As part of our research project I have written a paper on the conflict between freedom of expression and the right to reputation in the defamation case law of the European Court of Human Rights. The paper, based on an analysis of over 120 judgments and entitled “Freedom of Expression and the Right to Reputation: Human Rights in Conflict”, has now been published in the American University International Law Review, Vol. 26, No. 1, 183-236.

The article is available on the website of the journal. It’s free of charge, so if you are interested, get it while it’s hot! Direct link: here.

Comments on the article, below this post or via e-mail, are more than welcome!

The abstract:

Ever since the European Court of Human Rights has recognised the existence of a right to protection of reputation under the European Convention on Human Rights, a conflict between Convention rights arises in defamation cases. In such situations of conflict between human rights, their indivisibility requires that both rights carry a priori equal weight.
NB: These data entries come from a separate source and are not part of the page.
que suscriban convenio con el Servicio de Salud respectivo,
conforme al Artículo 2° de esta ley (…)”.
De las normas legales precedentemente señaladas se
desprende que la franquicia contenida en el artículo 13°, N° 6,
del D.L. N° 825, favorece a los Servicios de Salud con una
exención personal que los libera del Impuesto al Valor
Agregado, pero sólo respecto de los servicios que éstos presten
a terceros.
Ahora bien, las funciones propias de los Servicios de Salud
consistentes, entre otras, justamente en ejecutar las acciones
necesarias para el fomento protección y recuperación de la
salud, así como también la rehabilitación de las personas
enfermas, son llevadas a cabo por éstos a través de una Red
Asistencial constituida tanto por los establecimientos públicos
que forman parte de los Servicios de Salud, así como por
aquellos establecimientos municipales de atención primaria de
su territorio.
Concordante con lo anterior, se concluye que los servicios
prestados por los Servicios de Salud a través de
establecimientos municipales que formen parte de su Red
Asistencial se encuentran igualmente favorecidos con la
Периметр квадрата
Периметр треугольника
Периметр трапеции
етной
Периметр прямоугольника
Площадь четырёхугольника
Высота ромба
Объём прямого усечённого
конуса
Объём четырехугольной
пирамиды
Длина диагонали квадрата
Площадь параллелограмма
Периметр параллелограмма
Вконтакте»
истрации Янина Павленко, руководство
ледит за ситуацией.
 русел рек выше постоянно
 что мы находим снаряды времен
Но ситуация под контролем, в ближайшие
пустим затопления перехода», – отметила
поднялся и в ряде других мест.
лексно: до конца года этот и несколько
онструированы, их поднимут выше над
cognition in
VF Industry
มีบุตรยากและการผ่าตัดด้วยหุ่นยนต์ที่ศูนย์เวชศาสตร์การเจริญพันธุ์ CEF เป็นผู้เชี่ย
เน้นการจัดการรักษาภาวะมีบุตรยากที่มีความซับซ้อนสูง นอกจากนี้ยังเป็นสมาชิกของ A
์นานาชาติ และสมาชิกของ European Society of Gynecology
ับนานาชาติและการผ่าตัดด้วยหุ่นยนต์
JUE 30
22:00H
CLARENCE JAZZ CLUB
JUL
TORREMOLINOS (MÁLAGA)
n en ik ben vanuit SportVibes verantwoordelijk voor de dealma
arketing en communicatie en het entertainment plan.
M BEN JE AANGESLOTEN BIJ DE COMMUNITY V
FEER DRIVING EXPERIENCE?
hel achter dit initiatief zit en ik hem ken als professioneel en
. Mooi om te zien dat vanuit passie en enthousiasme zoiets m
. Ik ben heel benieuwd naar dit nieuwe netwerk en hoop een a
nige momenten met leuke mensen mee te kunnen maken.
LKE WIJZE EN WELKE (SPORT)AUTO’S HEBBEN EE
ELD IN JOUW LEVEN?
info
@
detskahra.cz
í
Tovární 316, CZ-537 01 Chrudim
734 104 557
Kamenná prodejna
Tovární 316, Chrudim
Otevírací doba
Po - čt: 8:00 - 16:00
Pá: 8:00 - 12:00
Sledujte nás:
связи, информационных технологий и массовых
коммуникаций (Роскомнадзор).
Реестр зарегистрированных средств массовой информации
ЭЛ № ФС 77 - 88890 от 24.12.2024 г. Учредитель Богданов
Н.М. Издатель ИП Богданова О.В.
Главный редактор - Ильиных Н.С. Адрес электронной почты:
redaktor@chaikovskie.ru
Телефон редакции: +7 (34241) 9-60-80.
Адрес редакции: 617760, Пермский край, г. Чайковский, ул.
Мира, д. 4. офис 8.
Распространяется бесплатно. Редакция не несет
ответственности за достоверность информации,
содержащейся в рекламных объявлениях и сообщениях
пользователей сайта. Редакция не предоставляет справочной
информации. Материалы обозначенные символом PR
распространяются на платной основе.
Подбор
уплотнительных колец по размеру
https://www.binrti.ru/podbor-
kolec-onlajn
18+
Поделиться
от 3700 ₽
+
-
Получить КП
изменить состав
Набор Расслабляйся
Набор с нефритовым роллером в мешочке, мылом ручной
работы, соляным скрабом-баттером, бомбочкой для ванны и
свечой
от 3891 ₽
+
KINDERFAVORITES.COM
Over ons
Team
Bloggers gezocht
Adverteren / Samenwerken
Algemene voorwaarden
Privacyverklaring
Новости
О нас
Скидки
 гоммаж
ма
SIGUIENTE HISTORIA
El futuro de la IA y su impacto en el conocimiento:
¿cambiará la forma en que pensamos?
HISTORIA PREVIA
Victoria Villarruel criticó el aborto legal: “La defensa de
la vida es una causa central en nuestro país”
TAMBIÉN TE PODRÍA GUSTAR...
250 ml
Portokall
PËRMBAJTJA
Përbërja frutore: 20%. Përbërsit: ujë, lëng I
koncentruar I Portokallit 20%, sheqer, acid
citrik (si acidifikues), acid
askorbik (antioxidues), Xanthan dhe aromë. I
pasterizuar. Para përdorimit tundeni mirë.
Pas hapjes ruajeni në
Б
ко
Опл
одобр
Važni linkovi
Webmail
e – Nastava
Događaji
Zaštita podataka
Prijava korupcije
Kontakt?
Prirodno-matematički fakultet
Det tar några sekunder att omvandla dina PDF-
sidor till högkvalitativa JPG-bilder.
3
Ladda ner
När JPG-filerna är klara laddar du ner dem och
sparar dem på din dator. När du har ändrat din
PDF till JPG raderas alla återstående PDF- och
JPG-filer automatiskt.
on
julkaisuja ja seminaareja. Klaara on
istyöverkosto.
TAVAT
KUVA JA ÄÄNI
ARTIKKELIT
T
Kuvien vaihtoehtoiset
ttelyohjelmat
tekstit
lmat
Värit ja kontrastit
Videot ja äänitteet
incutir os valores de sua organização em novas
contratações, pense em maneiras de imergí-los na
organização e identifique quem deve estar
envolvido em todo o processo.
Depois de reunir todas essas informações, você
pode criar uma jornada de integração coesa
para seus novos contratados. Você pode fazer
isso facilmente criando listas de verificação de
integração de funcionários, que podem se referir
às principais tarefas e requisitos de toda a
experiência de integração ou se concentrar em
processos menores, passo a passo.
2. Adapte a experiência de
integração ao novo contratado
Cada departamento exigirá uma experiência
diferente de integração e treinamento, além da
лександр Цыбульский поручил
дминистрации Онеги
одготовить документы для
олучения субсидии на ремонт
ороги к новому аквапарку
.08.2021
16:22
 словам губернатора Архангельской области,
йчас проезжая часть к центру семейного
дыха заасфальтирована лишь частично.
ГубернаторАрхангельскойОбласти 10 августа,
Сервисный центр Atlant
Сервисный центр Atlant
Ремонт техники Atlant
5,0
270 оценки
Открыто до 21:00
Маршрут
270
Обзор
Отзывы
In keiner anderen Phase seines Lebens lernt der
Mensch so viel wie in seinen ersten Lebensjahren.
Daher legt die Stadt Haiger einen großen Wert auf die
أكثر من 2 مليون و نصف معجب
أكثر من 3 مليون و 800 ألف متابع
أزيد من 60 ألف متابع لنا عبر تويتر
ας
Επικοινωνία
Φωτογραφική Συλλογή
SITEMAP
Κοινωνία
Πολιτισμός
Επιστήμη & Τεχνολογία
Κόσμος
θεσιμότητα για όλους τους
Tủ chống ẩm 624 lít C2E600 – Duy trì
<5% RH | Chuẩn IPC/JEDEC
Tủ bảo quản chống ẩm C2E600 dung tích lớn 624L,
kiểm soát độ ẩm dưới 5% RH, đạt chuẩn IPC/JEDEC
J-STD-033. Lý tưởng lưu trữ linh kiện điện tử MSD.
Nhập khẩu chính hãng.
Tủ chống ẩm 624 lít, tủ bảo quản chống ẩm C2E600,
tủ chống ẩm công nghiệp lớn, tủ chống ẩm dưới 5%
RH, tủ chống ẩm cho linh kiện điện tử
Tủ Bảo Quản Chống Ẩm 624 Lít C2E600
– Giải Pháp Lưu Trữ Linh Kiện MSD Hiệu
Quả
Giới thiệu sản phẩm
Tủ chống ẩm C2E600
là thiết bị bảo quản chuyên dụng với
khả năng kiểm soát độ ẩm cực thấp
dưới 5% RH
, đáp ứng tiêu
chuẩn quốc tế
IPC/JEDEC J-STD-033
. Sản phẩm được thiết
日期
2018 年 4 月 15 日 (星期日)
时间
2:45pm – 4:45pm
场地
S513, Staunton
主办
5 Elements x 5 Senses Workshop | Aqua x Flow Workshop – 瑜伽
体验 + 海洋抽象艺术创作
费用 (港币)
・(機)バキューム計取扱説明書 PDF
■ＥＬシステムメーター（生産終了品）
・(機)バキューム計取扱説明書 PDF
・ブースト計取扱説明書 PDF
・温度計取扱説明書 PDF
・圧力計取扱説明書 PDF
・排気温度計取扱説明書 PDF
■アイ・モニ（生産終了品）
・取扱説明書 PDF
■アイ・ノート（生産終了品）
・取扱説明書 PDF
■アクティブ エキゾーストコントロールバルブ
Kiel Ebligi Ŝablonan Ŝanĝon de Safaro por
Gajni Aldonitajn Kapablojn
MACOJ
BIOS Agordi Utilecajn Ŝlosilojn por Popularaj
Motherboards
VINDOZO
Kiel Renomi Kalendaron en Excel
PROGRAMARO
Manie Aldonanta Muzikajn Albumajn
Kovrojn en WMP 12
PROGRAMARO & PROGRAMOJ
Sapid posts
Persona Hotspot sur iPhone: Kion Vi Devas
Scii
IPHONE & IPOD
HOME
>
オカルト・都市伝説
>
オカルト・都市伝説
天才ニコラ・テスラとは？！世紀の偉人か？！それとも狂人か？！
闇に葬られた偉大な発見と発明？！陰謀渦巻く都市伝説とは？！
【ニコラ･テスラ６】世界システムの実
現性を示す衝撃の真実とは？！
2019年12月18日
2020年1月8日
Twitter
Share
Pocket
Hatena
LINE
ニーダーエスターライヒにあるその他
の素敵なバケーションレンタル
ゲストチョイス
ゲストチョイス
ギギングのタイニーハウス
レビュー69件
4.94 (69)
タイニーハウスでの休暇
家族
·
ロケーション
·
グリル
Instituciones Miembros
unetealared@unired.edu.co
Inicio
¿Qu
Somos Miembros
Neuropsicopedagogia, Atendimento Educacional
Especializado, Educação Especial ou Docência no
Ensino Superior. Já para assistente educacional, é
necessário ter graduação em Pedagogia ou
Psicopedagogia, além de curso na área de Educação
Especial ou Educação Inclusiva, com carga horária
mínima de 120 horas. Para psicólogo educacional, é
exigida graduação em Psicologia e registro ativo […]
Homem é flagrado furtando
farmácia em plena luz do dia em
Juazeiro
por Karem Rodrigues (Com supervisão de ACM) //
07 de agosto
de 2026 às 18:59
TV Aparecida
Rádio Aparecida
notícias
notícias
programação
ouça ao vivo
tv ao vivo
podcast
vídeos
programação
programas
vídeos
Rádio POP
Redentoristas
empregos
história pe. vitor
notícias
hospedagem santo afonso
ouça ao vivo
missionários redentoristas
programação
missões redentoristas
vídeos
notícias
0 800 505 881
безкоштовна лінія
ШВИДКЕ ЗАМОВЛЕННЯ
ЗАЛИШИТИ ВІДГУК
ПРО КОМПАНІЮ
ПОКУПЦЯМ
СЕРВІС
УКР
Yet, the research conducted for this article indicates that the Court engages in preferential framing and incomplete reasoning when attempting to resolve the conflict between freedom of expression and the right to reputation in its defamation case law. In order to pre-empt such preferential framing and to improve the reasoning of the Court, the article proposes a theoretical model for the resolution of conflicts between human rights. The defamation jurisprudence of the Court is critically analysed through the lens of this model. The article demonstrates how the model might prove to be a useful tool to improve the legal reasoning of the Court in defamation cases.